Les adversaires de l’orthographe phonétique sont de beaucoup plus nombreux (Estienne Pasquier, Robert et Henri Estienne, etc.) que les réformateurs; ceux-ci perdent la bataille.
2. L’emploi des signes diacritiques.
Or, pour le XVI e s., le premier des études philologiques, le problème d’une orthographe rationnelle et unifiée a une importance capitale. C’est surtout avec le développement de l’imprimerie qu’un usage orthographique plus strict s’impose.
Les imprimeurs commencent, quoique irrégulièrement, à utiliser les accents et d’autres signes diacritiques:
– on introduit la cédille pour distinguer la lettre c prononcée [k] de celle prononcée [s];
– on a recours aux accents (accent grave et accent aigu) pour distinguer e ouvert et e fermé, la préposition à et le verbe a (avoir); accent circonflexe pour marquer la durée apparue à la suite de la chute de s et de l en hiatus (teste > tête);
– le tréma pour désigner une voyelle en hiatus;
– l’apostrophe en cas d’élision;
– le trait d’union pour les mots composés.

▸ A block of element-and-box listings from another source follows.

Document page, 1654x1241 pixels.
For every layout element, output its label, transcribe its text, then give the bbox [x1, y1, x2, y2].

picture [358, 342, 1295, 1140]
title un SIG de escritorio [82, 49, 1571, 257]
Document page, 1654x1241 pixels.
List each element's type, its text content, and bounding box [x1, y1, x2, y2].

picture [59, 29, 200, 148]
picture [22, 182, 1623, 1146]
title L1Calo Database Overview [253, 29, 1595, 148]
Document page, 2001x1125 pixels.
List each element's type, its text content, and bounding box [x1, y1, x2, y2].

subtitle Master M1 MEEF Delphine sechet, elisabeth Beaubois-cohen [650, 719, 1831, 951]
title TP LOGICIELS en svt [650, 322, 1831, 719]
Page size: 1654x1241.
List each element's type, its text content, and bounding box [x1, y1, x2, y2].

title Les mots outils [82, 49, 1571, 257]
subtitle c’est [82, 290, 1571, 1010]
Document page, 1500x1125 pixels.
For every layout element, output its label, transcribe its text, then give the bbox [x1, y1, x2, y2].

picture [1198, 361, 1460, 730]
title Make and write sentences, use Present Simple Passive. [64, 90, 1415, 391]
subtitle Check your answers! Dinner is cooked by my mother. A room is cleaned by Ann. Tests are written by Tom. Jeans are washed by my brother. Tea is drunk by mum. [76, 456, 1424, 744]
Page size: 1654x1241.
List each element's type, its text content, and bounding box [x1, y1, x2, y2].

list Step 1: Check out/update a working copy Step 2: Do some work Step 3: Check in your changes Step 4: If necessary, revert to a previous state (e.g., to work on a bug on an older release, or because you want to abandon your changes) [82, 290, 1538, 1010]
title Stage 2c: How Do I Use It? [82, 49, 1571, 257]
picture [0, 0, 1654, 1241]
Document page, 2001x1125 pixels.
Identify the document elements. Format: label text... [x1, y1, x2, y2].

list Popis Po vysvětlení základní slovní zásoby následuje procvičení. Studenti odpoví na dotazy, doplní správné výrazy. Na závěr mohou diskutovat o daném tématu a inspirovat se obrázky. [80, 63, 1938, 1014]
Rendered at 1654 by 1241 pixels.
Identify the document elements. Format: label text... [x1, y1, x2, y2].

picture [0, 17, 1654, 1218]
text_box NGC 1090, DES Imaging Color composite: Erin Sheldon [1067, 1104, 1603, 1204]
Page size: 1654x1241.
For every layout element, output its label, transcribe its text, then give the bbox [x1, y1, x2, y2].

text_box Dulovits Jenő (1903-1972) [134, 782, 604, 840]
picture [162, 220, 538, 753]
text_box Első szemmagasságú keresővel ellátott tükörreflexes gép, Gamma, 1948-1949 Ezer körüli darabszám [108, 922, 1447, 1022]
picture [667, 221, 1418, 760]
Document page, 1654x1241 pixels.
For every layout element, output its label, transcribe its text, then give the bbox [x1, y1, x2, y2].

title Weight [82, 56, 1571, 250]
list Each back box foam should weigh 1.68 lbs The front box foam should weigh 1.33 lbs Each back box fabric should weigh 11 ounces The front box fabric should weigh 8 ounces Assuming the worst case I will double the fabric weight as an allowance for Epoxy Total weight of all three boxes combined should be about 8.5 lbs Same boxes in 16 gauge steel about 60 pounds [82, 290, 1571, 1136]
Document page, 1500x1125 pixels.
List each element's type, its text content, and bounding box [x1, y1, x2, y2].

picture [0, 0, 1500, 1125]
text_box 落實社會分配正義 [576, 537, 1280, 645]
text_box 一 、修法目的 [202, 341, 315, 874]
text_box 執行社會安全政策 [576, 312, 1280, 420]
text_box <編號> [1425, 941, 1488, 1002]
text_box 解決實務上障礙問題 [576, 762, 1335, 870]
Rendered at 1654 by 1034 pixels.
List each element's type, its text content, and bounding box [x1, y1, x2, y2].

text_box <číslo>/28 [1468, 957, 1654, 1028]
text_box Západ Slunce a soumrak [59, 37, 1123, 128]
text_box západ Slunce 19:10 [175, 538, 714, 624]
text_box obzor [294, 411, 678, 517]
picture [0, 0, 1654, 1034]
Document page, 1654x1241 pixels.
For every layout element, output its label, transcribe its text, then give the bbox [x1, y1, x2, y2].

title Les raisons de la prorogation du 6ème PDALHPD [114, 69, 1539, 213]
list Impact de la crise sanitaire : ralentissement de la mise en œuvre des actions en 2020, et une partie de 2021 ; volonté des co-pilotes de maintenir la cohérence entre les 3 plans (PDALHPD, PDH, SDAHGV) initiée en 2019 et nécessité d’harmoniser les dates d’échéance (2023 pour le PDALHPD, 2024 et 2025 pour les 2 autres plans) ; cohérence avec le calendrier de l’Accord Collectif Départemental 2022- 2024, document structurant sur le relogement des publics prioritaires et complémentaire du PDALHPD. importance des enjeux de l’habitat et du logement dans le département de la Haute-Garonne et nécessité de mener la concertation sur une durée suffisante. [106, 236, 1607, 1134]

On se sert également de j pour noter i consonantique (ioug > joug), de v pour u consonantique (uin > vin) qu’on appelle lettres «ramistes» parce qu’elles sont appliquées par Ramus.
Finalement, de toutes les propositions tendant à simplifier et à unifier l’orthographe française, le XVI e s. n’a retenu que quelques signes diacritiques et encore ne les applique-t-il que d’une manière irrégulière.
Les conservateurs adeptes de l’orthographe traditionnelle ayant pris le dessus sur les réformateurs, l’orthographe française reste essentiellement historique et étymologique, voire parfois arbitraire.
Questions
I. Pourquoi le vocabulaire s’enrichit-il essentiellement de mots au sens abstrait?
Quelle est la langue européenne à laquelle le français de l’époque emprunte en premier lieu? Pourquoi cette langue?
A quelles activités ont trait les emprunts aux langues vivantes telles l’espagnol et l’italien ?
A quels domaines se rapportent les emprunts aux langues mortes telles le latin et le grec ?
Par quoi peut-on expliquer que le système lexical du français n’est pas hétérogène, c’est-à-dire que les radicaux et les affixes français côtoient avec les radicaux et les affixes savants ?
Qui crée les mot nouveaux au XVIe s. ?
II. Au XVIe s. y avait-il des règles d’orthographe strictes et précises? Pourquoi?
Quel est le rôle de l’imprimerie dans les tentatives de régler les normes d’orthographe?
La réforme d’orthographe proposée par L. Meiget, n’est-elle pas contradictoire?
De deux réformes d’orthographe proposées au XVIe s. laquelle a été adoptée finalement par la langue française ?
Devoirs
Commentez les propos de L.Meigret: «Nous escriuons ung langage qui n’est point en usage, et usons d’une langue qui n’a point d’usage d’escriture en France».